[What is expected]
Scan the entries below for the word "pentru". Copy out every line in which it occurs.

Page-level text extractions:
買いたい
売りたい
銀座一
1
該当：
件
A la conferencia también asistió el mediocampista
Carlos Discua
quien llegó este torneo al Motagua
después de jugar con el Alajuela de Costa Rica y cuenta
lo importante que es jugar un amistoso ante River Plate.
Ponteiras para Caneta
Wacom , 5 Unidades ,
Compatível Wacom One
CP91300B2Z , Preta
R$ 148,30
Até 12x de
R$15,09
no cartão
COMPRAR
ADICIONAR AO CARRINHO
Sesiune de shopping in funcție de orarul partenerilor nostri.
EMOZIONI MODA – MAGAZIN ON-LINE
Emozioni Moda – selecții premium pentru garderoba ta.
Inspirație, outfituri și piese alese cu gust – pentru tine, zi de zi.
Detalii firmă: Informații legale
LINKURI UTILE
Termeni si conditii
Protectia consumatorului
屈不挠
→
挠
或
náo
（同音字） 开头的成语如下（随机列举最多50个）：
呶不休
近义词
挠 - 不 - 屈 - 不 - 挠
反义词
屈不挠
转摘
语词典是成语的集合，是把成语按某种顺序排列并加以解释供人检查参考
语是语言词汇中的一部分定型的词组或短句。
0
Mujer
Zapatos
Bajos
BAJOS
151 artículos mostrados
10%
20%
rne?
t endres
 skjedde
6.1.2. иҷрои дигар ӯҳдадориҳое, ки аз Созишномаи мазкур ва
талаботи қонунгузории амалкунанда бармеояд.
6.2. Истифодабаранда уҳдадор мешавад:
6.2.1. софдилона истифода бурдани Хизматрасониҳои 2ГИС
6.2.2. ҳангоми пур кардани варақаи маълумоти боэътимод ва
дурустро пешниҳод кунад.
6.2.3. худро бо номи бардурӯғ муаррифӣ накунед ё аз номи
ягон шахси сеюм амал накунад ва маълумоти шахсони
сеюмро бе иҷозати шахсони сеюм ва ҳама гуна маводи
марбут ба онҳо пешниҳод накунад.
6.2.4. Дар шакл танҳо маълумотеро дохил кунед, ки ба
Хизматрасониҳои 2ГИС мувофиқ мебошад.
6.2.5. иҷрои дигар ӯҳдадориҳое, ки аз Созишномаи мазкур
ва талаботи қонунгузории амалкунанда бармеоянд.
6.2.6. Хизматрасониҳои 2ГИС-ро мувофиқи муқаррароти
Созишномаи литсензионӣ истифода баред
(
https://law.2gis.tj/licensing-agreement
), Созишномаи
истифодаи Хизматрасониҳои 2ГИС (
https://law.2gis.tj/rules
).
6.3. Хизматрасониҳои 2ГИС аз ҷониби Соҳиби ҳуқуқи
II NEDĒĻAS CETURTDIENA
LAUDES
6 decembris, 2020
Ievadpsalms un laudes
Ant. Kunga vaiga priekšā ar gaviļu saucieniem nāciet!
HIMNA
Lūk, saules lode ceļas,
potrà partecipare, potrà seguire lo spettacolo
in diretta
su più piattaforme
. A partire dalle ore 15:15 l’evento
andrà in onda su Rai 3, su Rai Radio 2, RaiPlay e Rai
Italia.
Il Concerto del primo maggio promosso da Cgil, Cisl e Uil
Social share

[Response to this exercise]
Emozioni Moda – selecții premium pentru garderoba ta.
Inspirație, outfituri și piese alese cu gust – pentru tine, zi de zi.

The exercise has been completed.